▶ LIST OF TASKS
A: Can you pull out, word for word, everything in the court excerpt from "Defendant challenges the" down to "(9th Cir. 1950)."?
B: Answer these from the court excerpt:
(i) On what date was the Court's memorandum opinion filed?
(ii) Which statute is cited alongside the original contract as a basis for the overtime pay?
(iii) What shortened name is given to NLRB v. Universal Services, Inc. and Associates?
C: According to the court excerpt, why does Defendant argue that amending the conclusion of law would require judgment in its favor?

After a non-jury trial, this Court filed findings of fact and conclusions of law granting judgment in favor of Plaintiffs. Defendant has petitioned the Court to amend its conclusion of law that the union representing Plaintiffs could not have waived their right to receive time-and-a-half pay for work in excess of forty hours per week. Since Defendant believes the testimony proves such a waiver actually occurred, it argues that the effect of so amending the Court's memorandum opinion filed May 24, 1974, would be to require entering judgment in favor of Defendant.

Defendant challenges the Court's conclusion that the Plaintiffs could not, either individually or collectively through their union, informally modify their collective bargaining agreement and thereby waive their right to receive overtime pay under the terms of the original contract and under the Fair Labor Standards Act, 29 U.S.C. § 201 et seq. In support of its motion, Defendant relies heavily upon NLRB v. Universal Services, Inc. and Associates, 467 F.2d 579 (9th Cir. 1972) (hereinafter the "Amchitka case"), and NLRB v. Scientific Nutrition Corp., 180 F.2d 447 (9th Cir. 1950).

▶ DATASET RECORDS
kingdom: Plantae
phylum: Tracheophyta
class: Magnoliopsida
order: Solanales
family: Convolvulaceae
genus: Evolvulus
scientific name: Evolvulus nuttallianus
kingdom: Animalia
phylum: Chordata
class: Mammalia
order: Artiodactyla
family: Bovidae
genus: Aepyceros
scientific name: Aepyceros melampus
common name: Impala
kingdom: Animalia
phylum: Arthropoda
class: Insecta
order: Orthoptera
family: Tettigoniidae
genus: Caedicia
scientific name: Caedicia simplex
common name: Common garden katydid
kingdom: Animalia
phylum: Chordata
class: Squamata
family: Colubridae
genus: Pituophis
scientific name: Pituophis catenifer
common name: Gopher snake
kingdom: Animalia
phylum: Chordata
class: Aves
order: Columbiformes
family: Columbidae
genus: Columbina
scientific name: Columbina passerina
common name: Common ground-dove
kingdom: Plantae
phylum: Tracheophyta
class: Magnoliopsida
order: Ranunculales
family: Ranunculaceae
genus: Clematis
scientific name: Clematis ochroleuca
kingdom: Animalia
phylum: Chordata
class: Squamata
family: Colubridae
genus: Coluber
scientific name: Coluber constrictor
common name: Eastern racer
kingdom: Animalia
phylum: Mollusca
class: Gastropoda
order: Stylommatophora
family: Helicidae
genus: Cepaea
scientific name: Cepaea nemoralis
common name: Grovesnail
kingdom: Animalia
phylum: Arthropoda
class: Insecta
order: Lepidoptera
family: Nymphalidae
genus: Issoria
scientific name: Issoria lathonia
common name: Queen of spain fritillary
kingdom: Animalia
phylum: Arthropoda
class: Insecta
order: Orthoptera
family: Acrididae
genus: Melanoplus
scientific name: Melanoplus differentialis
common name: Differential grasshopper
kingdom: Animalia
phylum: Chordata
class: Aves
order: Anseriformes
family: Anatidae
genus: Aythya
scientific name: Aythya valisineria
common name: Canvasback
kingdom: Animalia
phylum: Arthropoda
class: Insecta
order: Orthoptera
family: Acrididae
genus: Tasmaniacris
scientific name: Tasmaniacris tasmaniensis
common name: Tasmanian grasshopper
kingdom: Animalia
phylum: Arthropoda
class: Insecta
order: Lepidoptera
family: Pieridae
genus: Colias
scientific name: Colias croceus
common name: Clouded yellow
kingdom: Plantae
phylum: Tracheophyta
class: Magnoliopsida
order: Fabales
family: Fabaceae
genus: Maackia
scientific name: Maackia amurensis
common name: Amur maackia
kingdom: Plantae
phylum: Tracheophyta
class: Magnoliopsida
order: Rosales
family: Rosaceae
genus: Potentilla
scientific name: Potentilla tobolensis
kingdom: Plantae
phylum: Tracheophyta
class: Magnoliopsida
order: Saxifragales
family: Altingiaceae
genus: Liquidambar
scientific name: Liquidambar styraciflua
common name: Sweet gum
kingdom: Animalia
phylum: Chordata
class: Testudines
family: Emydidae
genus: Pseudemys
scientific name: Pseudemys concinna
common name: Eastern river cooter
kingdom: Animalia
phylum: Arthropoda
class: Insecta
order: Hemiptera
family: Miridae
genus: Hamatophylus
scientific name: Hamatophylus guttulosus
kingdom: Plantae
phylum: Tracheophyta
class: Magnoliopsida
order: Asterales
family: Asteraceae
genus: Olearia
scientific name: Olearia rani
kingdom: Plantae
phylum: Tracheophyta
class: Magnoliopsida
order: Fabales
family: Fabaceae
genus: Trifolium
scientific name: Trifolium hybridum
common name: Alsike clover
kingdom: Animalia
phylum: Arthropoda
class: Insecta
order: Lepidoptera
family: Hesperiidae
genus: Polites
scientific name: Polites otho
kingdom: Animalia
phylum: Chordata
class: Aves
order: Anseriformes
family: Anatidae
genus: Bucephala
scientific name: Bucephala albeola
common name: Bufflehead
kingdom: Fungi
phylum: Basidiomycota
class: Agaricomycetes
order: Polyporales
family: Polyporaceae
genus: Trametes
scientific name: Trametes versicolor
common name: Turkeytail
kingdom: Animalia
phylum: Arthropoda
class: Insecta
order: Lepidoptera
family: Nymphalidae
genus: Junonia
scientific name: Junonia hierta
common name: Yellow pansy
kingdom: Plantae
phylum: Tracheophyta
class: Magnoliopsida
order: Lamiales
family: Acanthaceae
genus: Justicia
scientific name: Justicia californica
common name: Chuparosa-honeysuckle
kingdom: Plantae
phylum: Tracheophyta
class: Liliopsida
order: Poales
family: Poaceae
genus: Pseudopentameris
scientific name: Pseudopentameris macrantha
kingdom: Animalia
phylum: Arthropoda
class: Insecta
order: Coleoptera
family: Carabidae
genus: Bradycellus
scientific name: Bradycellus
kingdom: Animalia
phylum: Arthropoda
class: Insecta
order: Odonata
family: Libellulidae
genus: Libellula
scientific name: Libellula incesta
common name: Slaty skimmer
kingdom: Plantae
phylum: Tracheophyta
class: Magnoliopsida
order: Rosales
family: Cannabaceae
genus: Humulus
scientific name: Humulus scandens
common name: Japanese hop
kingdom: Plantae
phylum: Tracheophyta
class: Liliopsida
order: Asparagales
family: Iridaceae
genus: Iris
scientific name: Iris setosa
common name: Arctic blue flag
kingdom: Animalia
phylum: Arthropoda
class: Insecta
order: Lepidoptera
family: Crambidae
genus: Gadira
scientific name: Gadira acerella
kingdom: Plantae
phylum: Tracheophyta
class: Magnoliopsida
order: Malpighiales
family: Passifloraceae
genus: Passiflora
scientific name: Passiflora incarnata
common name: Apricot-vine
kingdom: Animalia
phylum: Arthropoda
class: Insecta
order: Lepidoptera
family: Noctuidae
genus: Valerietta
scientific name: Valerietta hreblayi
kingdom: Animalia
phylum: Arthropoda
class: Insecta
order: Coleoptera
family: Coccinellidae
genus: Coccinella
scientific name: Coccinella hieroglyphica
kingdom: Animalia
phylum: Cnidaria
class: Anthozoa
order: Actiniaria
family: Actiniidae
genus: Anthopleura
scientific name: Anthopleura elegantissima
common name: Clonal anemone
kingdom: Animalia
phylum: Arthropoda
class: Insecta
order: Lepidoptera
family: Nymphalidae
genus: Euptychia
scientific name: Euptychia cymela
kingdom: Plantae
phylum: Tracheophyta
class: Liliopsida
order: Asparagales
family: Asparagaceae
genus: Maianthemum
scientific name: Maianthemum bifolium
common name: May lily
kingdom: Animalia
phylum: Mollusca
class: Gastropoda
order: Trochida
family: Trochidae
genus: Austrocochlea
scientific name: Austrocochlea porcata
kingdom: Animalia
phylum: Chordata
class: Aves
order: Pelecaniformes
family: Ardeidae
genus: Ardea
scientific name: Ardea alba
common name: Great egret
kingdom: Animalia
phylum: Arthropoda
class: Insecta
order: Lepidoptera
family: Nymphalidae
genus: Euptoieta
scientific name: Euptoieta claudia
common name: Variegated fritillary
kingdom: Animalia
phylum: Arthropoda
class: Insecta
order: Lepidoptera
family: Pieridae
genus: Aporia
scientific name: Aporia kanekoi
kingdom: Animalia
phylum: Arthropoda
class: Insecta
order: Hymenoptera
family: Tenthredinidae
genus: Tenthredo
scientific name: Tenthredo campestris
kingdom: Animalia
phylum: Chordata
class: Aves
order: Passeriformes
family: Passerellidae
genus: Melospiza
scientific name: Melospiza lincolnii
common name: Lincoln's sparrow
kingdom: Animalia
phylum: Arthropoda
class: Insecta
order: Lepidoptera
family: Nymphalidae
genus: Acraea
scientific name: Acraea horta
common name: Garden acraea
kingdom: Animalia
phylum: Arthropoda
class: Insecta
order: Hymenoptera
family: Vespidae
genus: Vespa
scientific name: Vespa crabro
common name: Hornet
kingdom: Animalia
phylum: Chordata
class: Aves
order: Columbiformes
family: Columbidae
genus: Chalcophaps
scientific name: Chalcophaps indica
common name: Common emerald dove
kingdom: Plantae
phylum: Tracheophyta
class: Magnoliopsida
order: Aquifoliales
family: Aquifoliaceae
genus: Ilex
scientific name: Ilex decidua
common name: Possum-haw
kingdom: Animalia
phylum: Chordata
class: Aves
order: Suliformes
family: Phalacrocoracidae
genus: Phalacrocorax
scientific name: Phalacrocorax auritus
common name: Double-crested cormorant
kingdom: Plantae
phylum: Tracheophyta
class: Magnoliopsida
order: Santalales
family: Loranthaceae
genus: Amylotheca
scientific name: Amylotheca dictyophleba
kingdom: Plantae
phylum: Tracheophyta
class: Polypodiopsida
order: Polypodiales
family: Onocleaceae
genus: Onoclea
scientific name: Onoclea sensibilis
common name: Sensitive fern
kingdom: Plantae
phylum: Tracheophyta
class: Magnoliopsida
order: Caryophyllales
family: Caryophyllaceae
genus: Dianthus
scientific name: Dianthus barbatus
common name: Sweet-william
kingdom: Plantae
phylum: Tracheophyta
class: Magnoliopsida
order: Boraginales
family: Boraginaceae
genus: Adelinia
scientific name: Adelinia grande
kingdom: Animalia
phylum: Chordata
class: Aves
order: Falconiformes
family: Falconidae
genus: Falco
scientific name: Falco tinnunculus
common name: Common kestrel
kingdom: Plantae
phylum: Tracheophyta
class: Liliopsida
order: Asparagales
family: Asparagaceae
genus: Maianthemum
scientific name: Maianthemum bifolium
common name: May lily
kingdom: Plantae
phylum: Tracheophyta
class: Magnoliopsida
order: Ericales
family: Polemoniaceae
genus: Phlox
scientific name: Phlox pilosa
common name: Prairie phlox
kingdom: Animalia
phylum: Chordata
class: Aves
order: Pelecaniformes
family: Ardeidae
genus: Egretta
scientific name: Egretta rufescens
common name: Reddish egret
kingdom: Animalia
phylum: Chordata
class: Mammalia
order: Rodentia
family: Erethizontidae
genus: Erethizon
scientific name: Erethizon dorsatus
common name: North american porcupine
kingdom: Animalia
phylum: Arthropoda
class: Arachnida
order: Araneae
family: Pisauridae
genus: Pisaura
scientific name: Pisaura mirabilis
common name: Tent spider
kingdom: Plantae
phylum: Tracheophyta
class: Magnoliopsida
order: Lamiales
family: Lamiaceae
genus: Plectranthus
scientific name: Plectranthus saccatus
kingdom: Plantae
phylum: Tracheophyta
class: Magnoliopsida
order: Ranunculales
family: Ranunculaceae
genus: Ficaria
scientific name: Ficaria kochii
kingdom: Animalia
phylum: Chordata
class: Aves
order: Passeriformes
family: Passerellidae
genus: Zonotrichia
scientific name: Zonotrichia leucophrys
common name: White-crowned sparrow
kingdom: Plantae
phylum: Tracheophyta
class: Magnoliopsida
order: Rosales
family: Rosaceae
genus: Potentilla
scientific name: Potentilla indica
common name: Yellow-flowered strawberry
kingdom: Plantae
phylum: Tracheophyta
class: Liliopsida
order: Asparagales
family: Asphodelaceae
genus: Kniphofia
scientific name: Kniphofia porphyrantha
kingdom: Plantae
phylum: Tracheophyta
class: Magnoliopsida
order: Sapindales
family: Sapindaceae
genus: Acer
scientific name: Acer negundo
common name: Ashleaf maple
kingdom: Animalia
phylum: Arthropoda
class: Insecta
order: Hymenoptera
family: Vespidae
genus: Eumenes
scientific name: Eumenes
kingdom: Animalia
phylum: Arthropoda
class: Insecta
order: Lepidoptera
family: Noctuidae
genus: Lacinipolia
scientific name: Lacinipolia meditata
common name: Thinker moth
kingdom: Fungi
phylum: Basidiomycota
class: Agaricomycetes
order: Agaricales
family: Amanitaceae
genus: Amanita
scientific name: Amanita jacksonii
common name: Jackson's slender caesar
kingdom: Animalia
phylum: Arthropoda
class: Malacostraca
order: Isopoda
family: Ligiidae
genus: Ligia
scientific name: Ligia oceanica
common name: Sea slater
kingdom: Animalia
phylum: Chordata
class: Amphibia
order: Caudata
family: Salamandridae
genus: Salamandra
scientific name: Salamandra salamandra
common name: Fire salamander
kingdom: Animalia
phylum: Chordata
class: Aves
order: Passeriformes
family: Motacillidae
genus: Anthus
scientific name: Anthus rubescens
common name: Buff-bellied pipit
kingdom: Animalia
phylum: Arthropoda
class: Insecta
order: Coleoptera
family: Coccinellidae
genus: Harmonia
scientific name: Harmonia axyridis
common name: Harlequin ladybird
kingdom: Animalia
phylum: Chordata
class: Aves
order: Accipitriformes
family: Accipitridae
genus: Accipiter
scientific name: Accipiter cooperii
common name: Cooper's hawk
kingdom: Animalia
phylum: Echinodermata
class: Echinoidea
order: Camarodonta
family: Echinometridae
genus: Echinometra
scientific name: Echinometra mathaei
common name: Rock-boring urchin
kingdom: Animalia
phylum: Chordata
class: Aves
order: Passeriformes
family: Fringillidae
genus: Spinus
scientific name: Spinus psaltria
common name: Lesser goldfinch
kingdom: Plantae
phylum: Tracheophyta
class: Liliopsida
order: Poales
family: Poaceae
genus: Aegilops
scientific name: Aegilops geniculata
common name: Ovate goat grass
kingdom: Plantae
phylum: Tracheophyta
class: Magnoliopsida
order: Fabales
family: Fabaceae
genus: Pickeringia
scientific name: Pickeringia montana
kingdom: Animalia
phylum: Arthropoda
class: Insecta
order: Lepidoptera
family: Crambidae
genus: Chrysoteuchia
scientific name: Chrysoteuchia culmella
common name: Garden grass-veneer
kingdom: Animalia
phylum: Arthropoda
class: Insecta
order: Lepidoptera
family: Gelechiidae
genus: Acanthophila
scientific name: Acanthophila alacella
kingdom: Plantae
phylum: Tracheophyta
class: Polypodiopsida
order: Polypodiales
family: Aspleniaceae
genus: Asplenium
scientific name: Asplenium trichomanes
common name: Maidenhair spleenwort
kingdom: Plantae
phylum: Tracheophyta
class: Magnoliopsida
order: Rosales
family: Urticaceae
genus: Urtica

▶ TASK ANSWERS
A:
Defendant challenges the Court's conclusion that the Plaintiffs could not, either individually or collectively through their union, informally modify their collective bargaining agreement and thereby waive their right to receive overtime pay under the terms of the original contract and under the Fair Labor Standards Act, 29 U.S.C. § 201 et seq. In support of its motion, Defendant relies heavily upon NLRB v. Universal Services, Inc. and Associates, 467 F.2d 579 (9th Cir. 1972) (hereinafter the "Amchitka case"), and NLRB v. Scientific Nutrition Corp., 180 F.2d 447 (9th Cir. 1950).

B:
(i) May 24, 1974
(ii) The Fair Labor Standards Act, 29 U.S.C. § 201 et seq.
(iii) The "Amchitka case"

C: Defendant believes the testimony proves that the union actually waived Plaintiffs' right to time-and-a-half pay for work over forty hours per week. If the Court amended its conclusion that such a waiver was impossible, that proven waiver would then support judgment for Defendant.